0:19 Wouldn't it be cool if we had a picture? Well, let's make one So PyCharm is actually really good at creating pictures and
0:26 graphs that show us how this works. So go over here to our tables and we right click,
0:31 we go to this diagram and we can either see a visualization or a visualization pop up. The only difference one is like a separate window.
0:39 The other one is a tab. So let's just look at this visualization here check that out. You can see all the tables,
0:44 all their relationships. Again, you can even see where the indexes are, where the relationships are, where the foreign keys are.
0:52 All the good stuff that you might want. Now, the layout might not be exactly what you're hoping for.
0:57 For example, I don't really want SQLite Master ever. This is like something that SQLite uses to maintain itself.
1:03 We can just highlight that and hit delete also let's put these sort of separate stand alone tables over here like this. And yeah, this looks all right.
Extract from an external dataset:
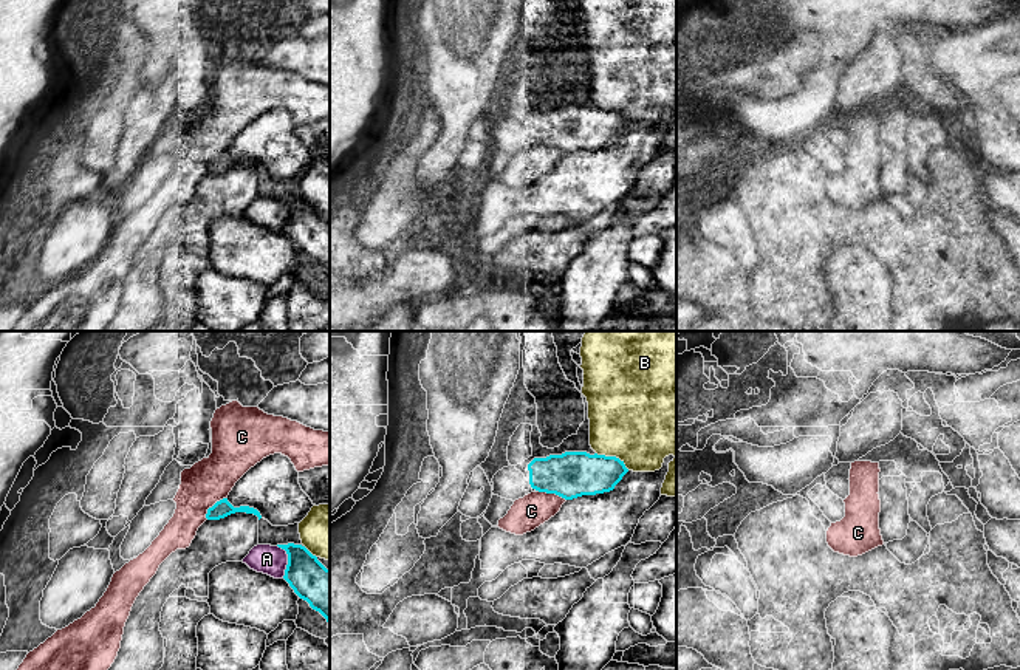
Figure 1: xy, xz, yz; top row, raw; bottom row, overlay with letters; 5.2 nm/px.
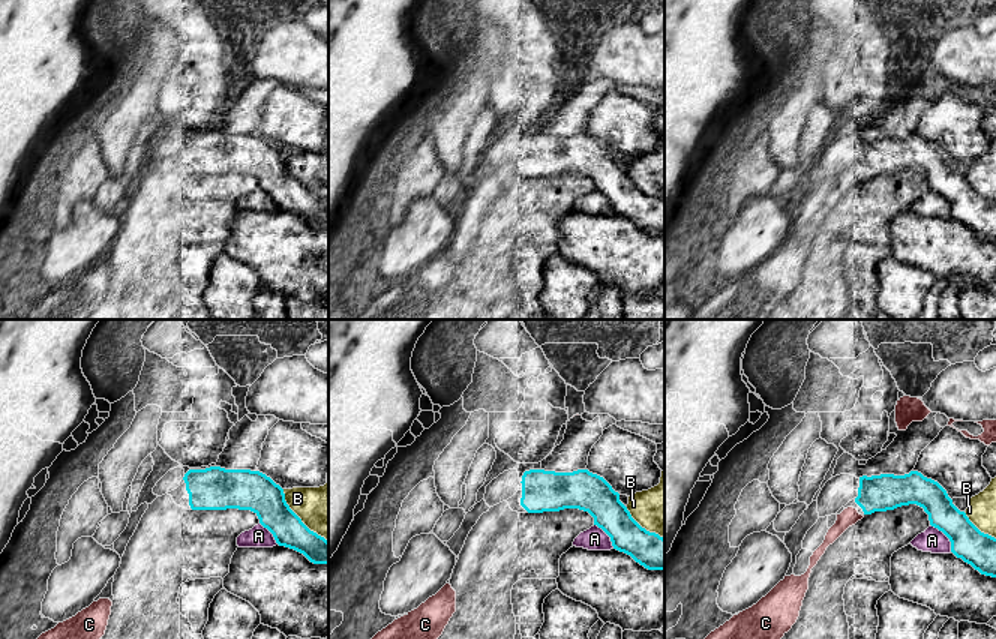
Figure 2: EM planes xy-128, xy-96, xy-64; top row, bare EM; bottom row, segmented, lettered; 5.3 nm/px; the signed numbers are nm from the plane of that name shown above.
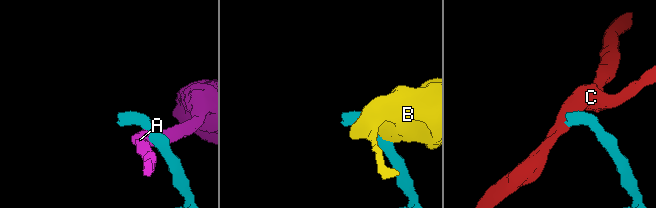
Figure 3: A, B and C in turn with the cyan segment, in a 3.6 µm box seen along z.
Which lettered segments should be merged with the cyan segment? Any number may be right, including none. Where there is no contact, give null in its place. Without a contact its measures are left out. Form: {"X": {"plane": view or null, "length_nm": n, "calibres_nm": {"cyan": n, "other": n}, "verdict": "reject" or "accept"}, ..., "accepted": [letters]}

1:15 We can kind of move that over over like this or so and then we can say a round edges and it'll actually fix things up a little bit that allow us
1:24 to put this here. Maybe do one more time, nope, didn't like that. Let's put this back. There we go. We've got things organized the way we like,
1:35 we can say fit content, so it's a little bit bigger. Close it and if we come back and ask for the diagram again,
1:42 remember how I put it so you can organize these things just like you like. So it's easy to understand and yeah, that's a really, really good.
1:50 The next thing that we can do That you might want to focus on on a real complex database is if you had 50 or 100 tables,
1:59 you don't want them all just piled on here. Maybe you're focused specifically on a certain use case. And for that we can come over and say,
2:07 let's say we're focused on packages, releases and maintainers. You just highlight those right click generated diagram and now we have
2:19 a new visualization that just has those pieces. Let's put this in the middle, put this on the side, it wants to put it like that,
2:30 doesn't it? There we go. I got to organize but see how we can just focus on a little part of our application. And somehow we got users in here,
2:39 I don't really even need users so we can just have a nice clean model here
2:46 that shows us the relationship between packages releases and maintainers If you want to focus in on a subset of your database, this is, like I said,
2:55 especially useful when you've got a ton of tables in real world applications that have been around for a long time, 50, 100 tables entirely possible.
3:04 Right? So you don't want to try to understand it all at once. Take little pieces, little use cases and so on. So if you're working with databases,
3:11 be sure to use the diagrams to visualize them and understand them better.